### AIM OF THE EXERCISE:
In the entries that follow, find the line containing "неоспоримой [1]"; from there, copy every line exactly through the line containing "Первое поколение, создание".

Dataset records
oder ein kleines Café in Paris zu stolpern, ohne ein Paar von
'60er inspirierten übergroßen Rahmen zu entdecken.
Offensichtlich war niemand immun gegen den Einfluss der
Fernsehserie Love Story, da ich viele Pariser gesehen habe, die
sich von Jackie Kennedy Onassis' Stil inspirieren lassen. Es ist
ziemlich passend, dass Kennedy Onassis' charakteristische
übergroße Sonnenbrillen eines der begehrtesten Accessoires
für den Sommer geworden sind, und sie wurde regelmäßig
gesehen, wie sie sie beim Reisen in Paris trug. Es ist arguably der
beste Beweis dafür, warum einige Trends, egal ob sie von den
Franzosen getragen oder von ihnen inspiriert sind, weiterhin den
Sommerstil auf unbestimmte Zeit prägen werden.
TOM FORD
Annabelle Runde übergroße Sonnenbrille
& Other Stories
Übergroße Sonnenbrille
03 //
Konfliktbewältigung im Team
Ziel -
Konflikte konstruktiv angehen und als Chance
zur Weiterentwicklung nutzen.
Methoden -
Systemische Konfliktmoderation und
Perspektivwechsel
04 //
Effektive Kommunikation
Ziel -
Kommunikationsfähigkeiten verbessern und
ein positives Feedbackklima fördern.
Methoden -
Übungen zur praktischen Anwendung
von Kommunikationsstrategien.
...
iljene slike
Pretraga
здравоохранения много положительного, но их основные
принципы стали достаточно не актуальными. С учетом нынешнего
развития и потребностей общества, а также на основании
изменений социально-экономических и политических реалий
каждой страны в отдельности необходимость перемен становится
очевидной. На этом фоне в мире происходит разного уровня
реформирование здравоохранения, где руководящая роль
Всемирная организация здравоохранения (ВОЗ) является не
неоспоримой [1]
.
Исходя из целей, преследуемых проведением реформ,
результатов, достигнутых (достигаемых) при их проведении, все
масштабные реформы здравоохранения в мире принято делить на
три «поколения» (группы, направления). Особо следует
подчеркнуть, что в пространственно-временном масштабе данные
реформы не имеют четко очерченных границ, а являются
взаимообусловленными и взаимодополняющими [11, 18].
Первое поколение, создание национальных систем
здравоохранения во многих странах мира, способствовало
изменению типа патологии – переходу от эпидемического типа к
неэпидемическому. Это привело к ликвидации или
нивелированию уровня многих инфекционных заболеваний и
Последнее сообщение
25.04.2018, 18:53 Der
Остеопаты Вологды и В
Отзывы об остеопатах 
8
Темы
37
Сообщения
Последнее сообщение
--
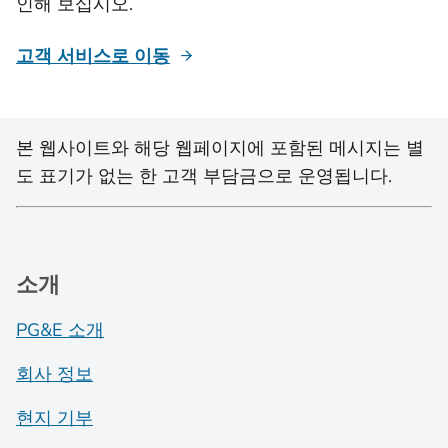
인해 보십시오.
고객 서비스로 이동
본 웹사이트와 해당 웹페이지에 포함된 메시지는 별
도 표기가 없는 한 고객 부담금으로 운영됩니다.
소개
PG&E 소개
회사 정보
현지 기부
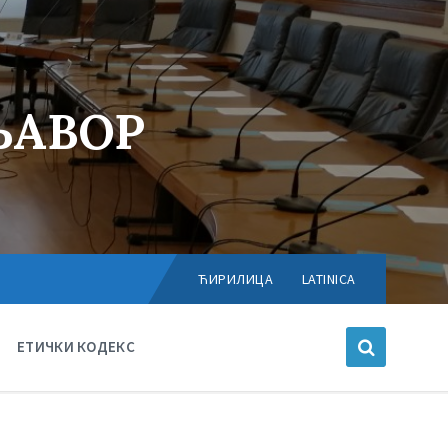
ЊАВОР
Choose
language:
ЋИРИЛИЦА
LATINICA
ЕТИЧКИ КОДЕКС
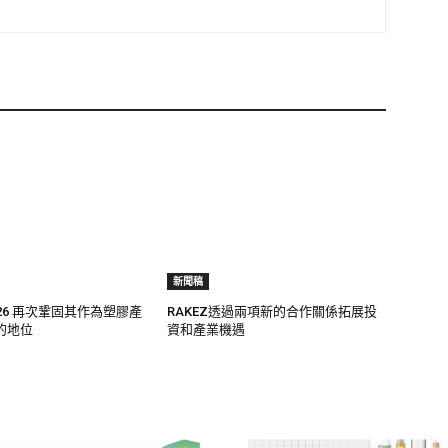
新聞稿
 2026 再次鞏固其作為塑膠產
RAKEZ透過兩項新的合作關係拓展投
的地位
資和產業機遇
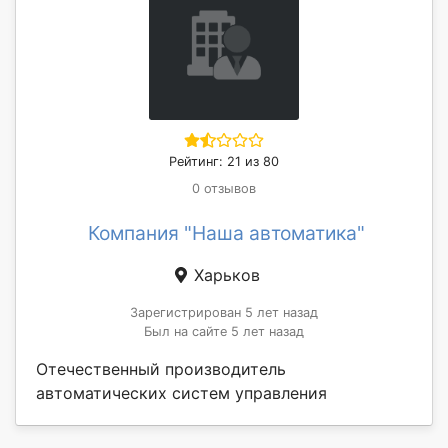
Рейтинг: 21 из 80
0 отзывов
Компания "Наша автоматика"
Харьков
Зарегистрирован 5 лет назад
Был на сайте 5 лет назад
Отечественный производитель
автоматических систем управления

### EXERCISE ANSWER:
неоспоримой [1]
.
Исходя из целей, преследуемых проведением реформ,
результатов, достигнутых (достигаемых) при их проведении, все
масштабные реформы здравоохранения в мире принято делить на
три «поколения» (группы, направления). Особо следует
подчеркнуть, что в пространственно-временном масштабе данные
реформы не имеют четко очерченных границ, а являются
взаимообусловленными и взаимодополняющими [11, 18].
Первое поколение, создание национальных систем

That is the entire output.